A single pill that contains four drugs that treat cardiovascular risk factors was tied to a reduced risk of heart disease among at-risk low-income U.S. patients, according to a study published Thursday in the New England Journal of Medicine.
According to the Associated Press, researchers abroad already have found evidence that the combo pill can be used to treat conditions that lead to heart attack and stroke. The goal of the latest study was to see if the pill would work as well among low-income Americans as it has in other countries, according to the AP.
"The use of combination pills (also called 'polypills') containing low doses of medications with proven benefits for the prevention of cardiovascular disease may be beneficial in [individuals with low socioeconomic status and nonwhite individuals]," the study authors wrote. "However, few data are available regarding the use of polypill therapy in underserved communities in the United States, in which adherence to guideline-based care is generally low."
To determine whether the pill would work well among low-income Americans, the American Heart Association and NIH funded a randomized, controlled trial that enrolled 303 participants, ages 45 to 75, from a community health center in Mobile, Alabama. Half of the participants were assigned to take the combo pill and the rest continued their usual care.
The majority of the patients had annual incomes under $15,000, and 96% of participants were black. All of the participants had at least borderline high blood pressure. People with very high cholesterol were excluded from the study because their condition would require more aggressive treatment. Overall, the mean estimated 10-year cardiovascular disease risk among all the participants was 12.7%.

#### Data to examine
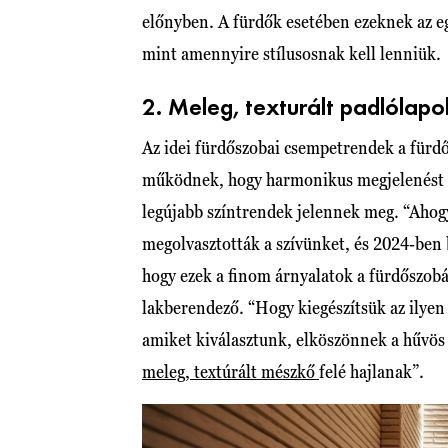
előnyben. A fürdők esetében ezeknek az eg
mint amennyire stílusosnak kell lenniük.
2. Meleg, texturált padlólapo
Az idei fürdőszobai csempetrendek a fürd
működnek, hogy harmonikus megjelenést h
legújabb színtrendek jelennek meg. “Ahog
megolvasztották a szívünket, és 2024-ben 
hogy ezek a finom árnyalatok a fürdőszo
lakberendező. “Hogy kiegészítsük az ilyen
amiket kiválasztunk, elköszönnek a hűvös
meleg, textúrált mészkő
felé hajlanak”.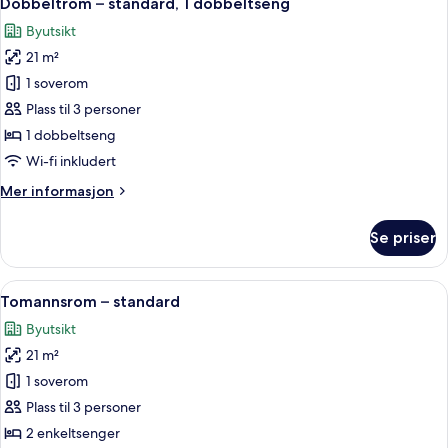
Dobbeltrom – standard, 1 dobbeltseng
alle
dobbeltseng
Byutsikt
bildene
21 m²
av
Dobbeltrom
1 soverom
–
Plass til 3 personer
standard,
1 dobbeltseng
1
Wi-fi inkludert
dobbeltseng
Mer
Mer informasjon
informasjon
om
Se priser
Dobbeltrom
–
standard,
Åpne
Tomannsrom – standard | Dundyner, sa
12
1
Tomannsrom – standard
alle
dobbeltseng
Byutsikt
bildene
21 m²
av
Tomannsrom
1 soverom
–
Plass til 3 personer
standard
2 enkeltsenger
--
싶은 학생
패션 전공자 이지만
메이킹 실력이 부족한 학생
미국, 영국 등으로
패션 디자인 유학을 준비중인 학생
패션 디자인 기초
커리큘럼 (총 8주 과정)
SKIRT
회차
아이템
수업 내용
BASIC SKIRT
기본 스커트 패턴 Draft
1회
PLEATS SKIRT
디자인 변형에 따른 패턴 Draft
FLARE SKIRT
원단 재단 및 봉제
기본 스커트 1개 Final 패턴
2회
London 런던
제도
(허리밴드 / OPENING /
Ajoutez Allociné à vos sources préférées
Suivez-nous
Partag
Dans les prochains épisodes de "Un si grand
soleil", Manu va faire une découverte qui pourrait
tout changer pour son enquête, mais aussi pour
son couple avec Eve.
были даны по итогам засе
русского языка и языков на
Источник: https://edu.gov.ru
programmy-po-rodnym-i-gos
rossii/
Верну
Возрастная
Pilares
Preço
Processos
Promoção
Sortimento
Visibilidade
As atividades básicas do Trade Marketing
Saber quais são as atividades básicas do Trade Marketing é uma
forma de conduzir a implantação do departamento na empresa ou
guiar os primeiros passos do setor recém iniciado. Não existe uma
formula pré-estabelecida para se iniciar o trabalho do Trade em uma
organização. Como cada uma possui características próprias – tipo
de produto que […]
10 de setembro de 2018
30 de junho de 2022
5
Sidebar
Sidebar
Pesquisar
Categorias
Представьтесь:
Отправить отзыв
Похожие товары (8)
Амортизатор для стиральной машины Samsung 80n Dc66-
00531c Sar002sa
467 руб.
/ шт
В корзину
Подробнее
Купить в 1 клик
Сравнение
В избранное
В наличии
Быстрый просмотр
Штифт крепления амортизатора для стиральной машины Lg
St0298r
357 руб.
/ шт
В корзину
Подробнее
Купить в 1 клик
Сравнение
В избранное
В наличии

#### Prompt 1
In the article on the combination pill, how many participants did the trial enroll?
#### Prompt 2
Say whether each statement agrees with the article on the combination pill, and quote the words that decide it: (a) every participant had at least borderline high blood pressure; (b) people with very high cholesterol were included in the study; (c) the New England Journal of Medicine funded the trial.
#### Prompt 3
Quote the article on the combination pill word for word, giving the stretch from "A single pill" through "Journal of Medicine.".

#### Exercise answer 1
303 participants, ages 45 to 75.

#### Exercise answer 2
(a) Yes: "All of the participants had at least borderline high blood pressure."
(b) No: "People with very high cholesterol were excluded from the study"
(c) No: "the American Heart Association and NIH funded a randomized, controlled trial"

#### Exercise answer 3
A single pill that contains four drugs that treat cardiovascular risk factors was tied to a reduced risk of heart disease among at-risk low-income U.S. patients, according to a study published Thursday in the New England Journal of Medicine.